Françoise Hardy : Cela faisait trois ans que Stéphane Barsacq, mon éditeur, me demandait d'écrire une autobiographie. Je voulais d'autant moins en entendre parler que trop de gens le font et que ma vie de personne sauvage, solitaire et introvertie est bien moins intéressante que la leur. Et puis Stéphane m'a fait rencontrer une journaliste qui est venue m'interviewer pour faire un essai. C'est alors que j'ai pris conscience qu'il n'y avait que moi qui pouvais effectuer ce genre de travail.
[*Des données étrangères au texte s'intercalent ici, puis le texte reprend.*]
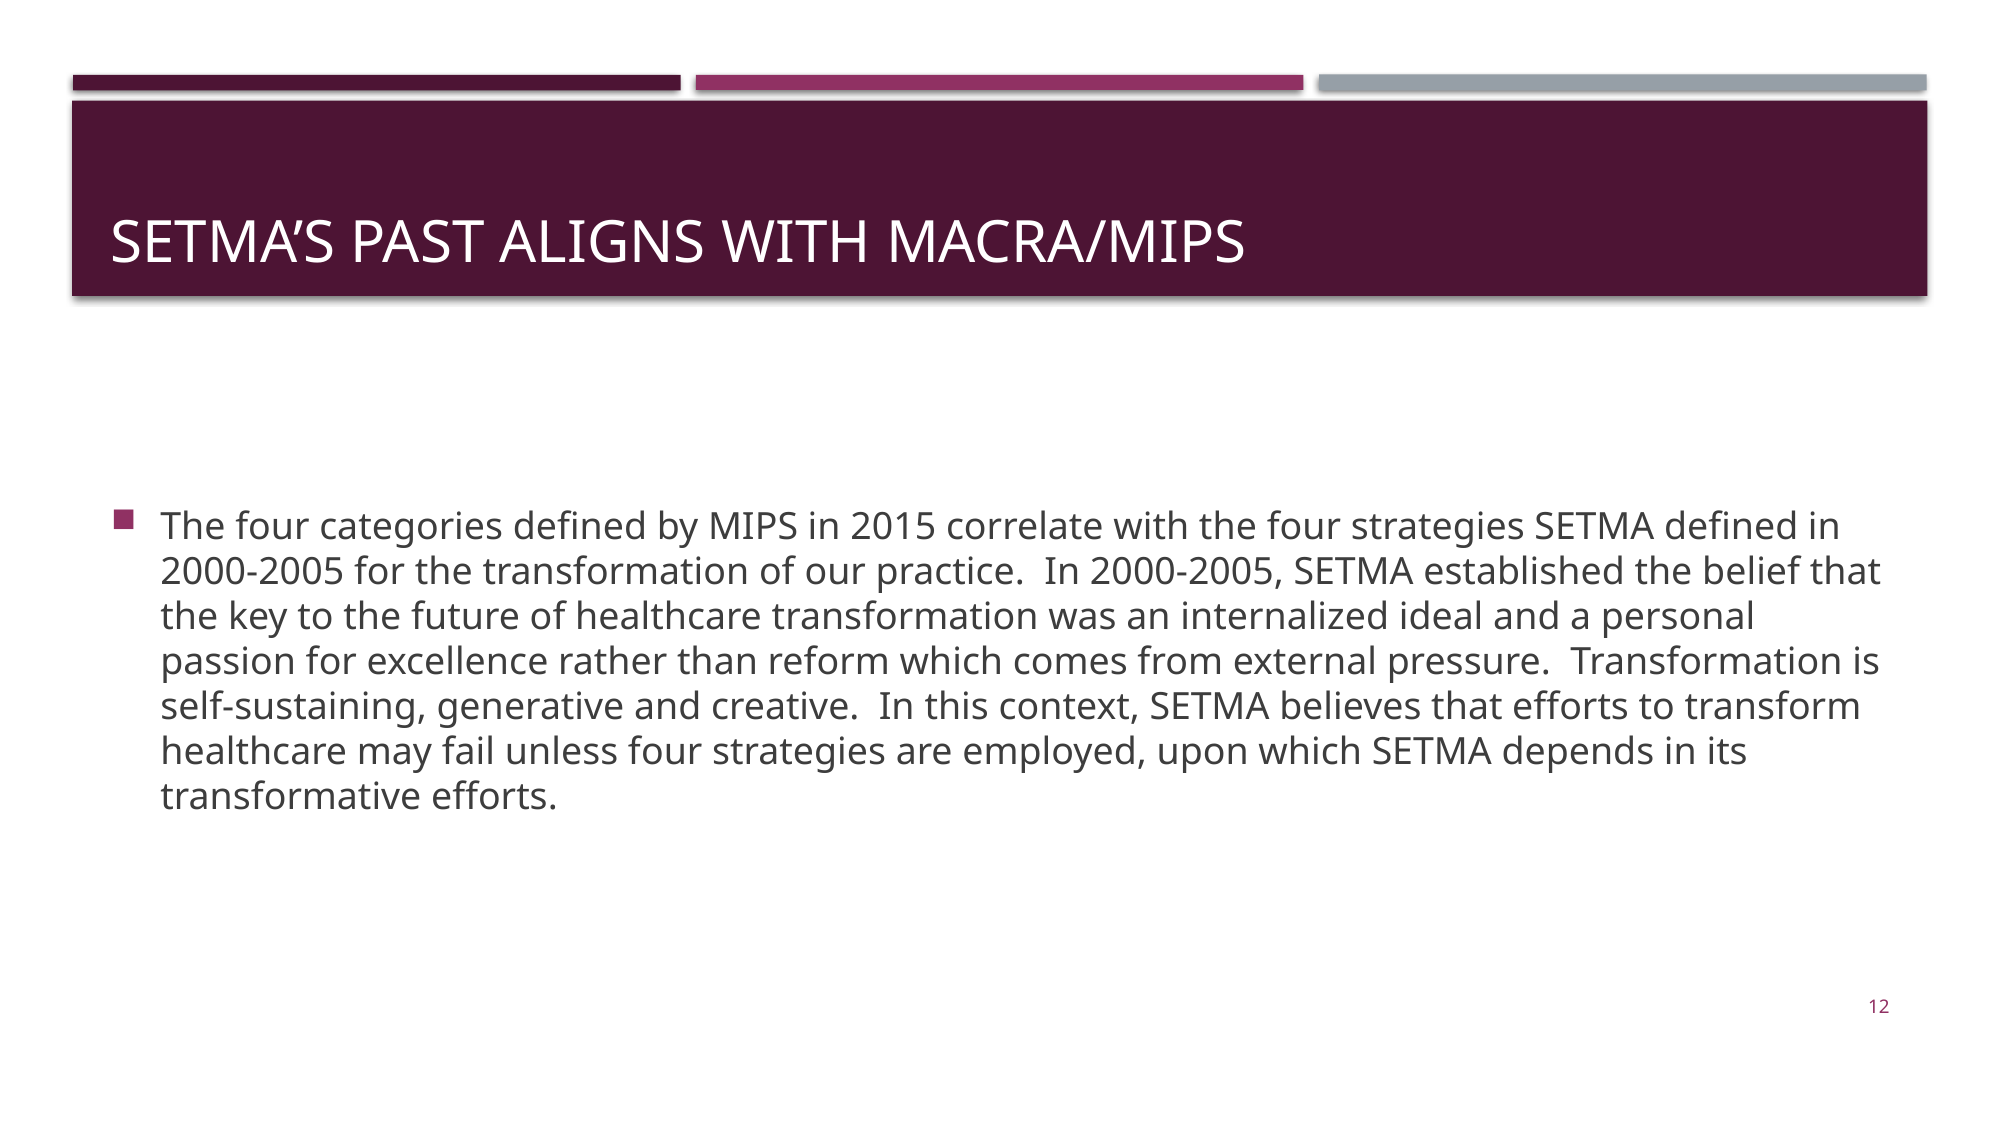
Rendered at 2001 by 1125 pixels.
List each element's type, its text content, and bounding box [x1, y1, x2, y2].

slide_number 12 [1732, 977, 1905, 1037]
list The four categories defined by MIPS in 2015 correlate with the four strategies SETMA defined in 2000-2005 for the transformation of our practice. In 2000-2005, SETMA established the belief that the key to the future of healthcare transformation was an internalized ideal and a personal passion for excellence rather than reform which comes from external pressure. Transformation is self-sustaining, generative and creative. In this context, SETMA believes that efforts to transform healthcare may fail unless four strategies are employed, upon which SETMA depends in its transformative efforts. [95, 357, 1905, 962]
title SETMA’s Past ALIGNS with MACRA/MIPS [95, 115, 1905, 282]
Comme j'avais deux années sabbatiques devant moi, je me suis lancée, sans être sûre d'aboutir, ce pourquoi je n'ai voulu ni avances ni date de remise. Plus qu'une autobiographie, c'est un récit dans lequel j'évoque ce qui m'a le plus marquée et qui me paraissait susceptible d'intéresser, mieux encore, d'émouvoir des lecteurs potentiels.
Vous avez été célèbre presque toute votre vie. Avez-vous éprouvé une impression étrange en évoquant l'époque où vous étiez encore une anonyme, une fille "comme les autres"?
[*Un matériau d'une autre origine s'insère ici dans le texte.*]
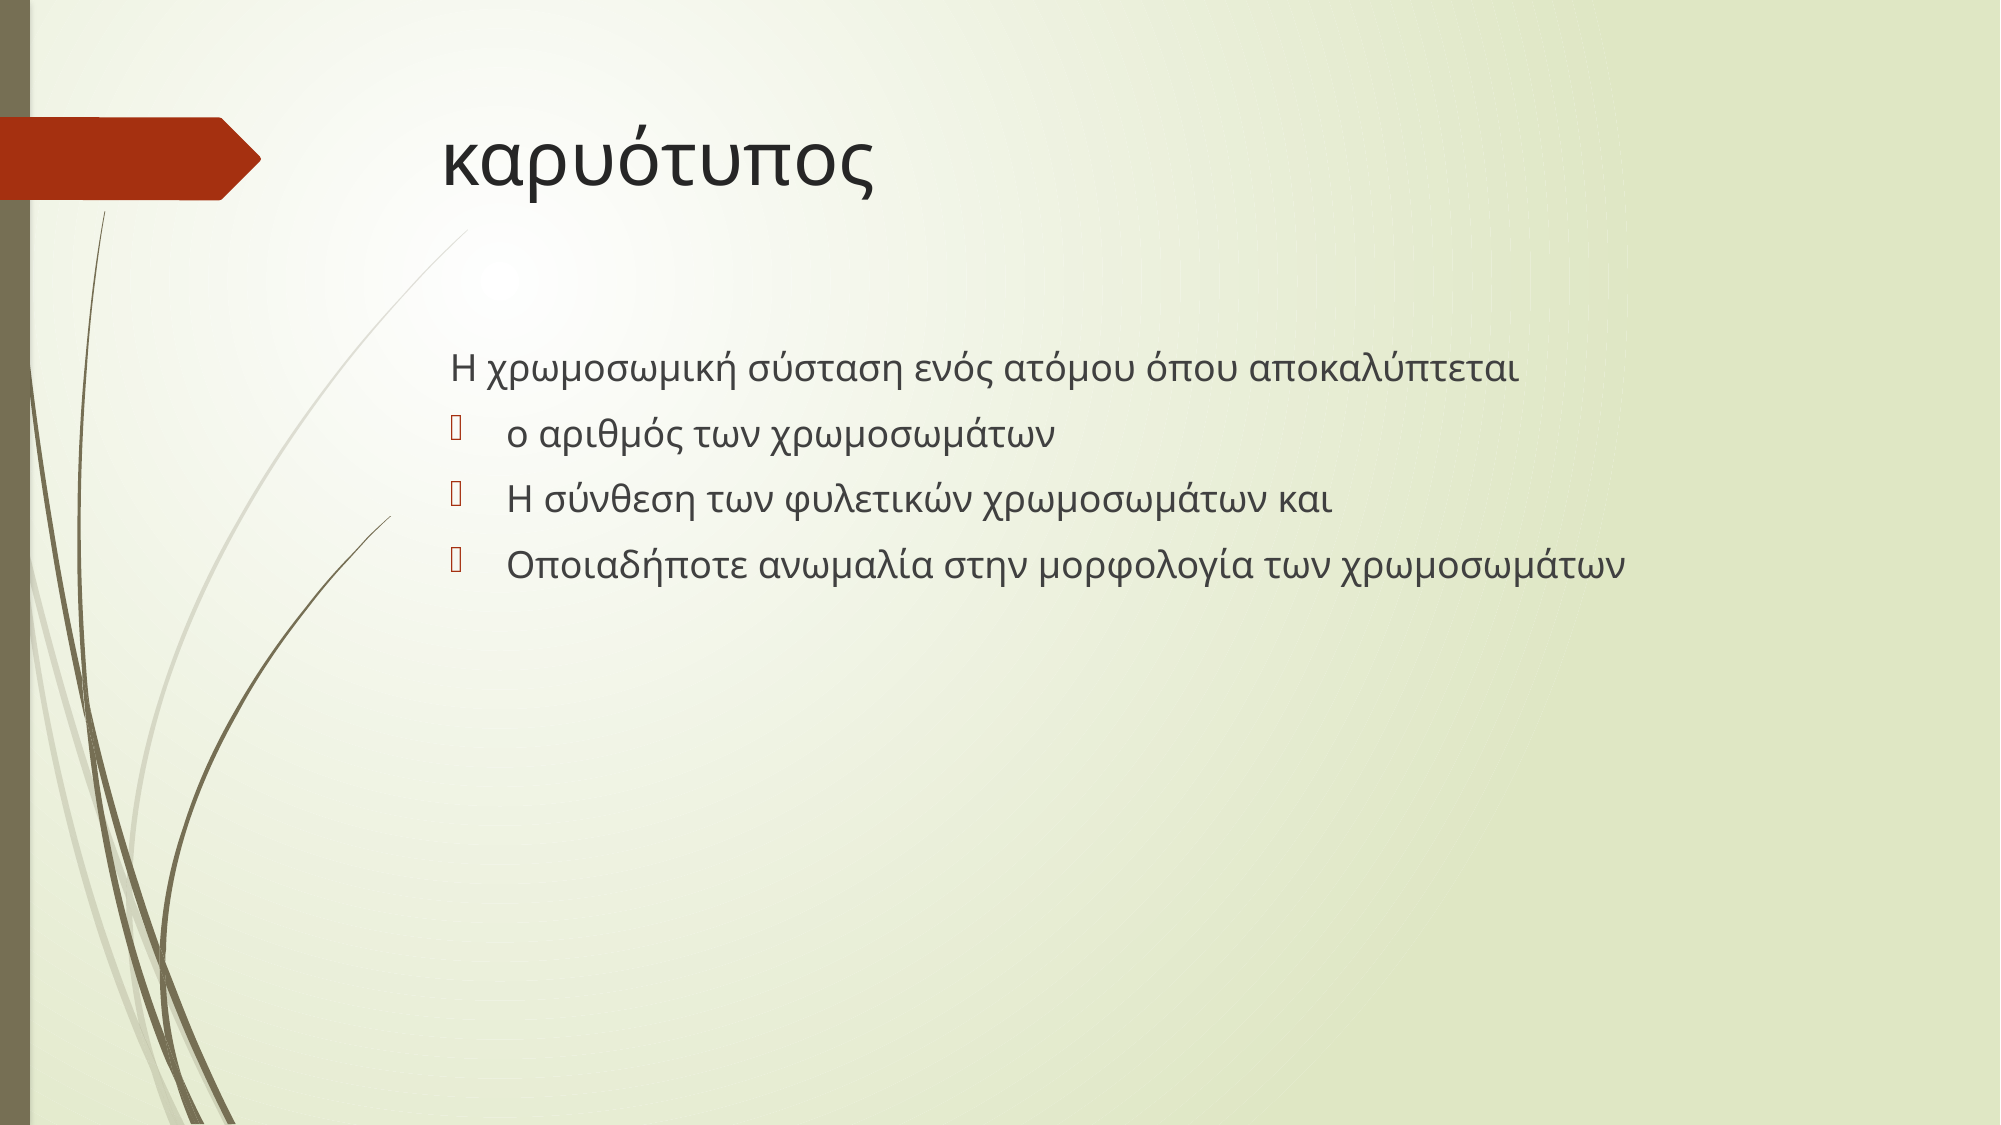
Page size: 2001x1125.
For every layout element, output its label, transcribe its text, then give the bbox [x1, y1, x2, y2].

title καρυότυπος [425, 102, 1888, 313]
list Η χρωμοσωμική σύσταση ενός ατόμου όπου αποκαλύπτεται ο αριθμός των χρωμοσωμάτων Η σύνθεση των φυλετικών χρωμοσωμάτων και Οποιαδήποτε ανωμαλία στην μορφολογία των χρωμοσωμάτων [434, 336, 1898, 956]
Françoise Hardy : L'anonymat m'est bien plus naturel que la célébrité qui m'a toujours été extérieure, et le premier chapitre dans lequel je parle de mon enfance est celui que j'ai écrit avec le plus de facilité.
On a le sentiment que vous n'étiez pas du tout faite pour devenir une star. Mais votre timidité et votre tempérament mélancolique n'ont-ils pas contribué à forger l'image dont tant d'hommes sont tombés amoureux ?
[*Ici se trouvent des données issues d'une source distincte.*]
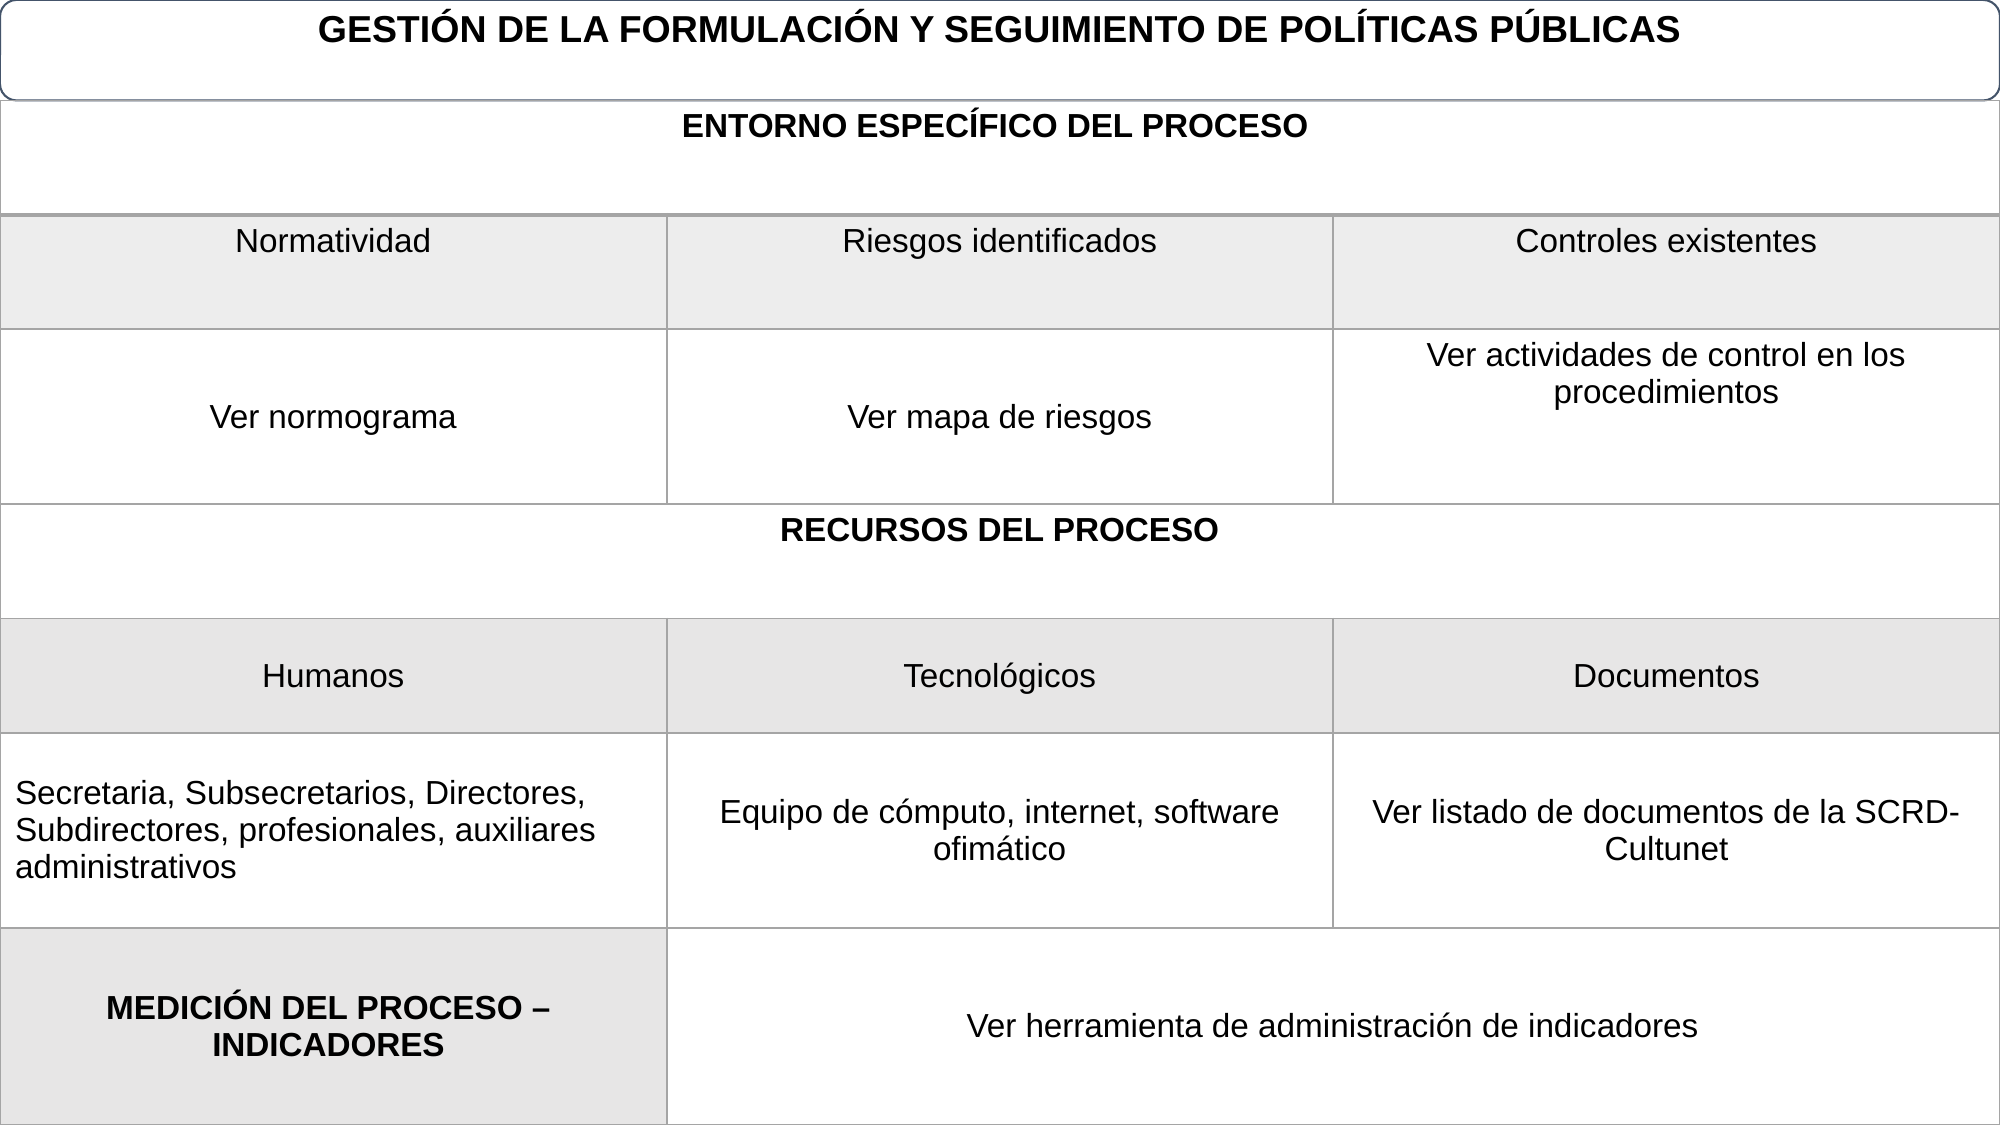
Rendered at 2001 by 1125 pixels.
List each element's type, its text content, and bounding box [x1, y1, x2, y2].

Françoise Hardy : La timidité et la mélancolie ne suffisent pas, il faut d'autres atouts dont le physique n'est pas le moindre. C'est d'une grande injustice, mais les personnes qui ont du charisme intéressent davantage que celles qui n'en ont aucun, même si elles sont moins intéressantes dans l'absolu.
Avez-vous dû forcer votre pudeur naturelle pour parler des hommes que vous avez aimés, y compris de votre fils ? Ou bien était-ce un moyen de dissiper les contre-vérités propagées par la presse ?
Françoise Hardy : On ne peut pas faire un récit autobiographique sans parler de ce qui a le plus compté dans sa vie. C'est d'ailleurs la raison majeure pour laquelle je ne voulais pas accéder à la demande de mon éditeur. J'ai parlé le moins possible de mon fils. Pour les hommes que j'ai aimés, je tenais à être aussi proche que possible de la vérité de mon vécu et de mon ressenti - qui n'est pas la vérité du leur - , ainsi qu'à livrer mes réflexions à ce sujet. En dehors de mon fils, ma vie personnelle n'a pas été épanouissante et j'espérais – naïvement sans doute – qu'expliquer en quoi mon comportement inadéquat avait induit les attitudes de l'autre qui me faisaient du mal, serait susceptible d'éclairer certaines lectrices éventuelles.
Mais c'était aussi pour moi une motivation puissante d'écrire un récit autobiographique aussi honnête intellectuellement que possible, pour dissiper les contre-vérités propagées par la presse et faire pendant aux biographies non autorisées dont les approximations et les dénaturations me rendent folle, quand bien même ma personne et mon existence ont un intérêt plus que relatif.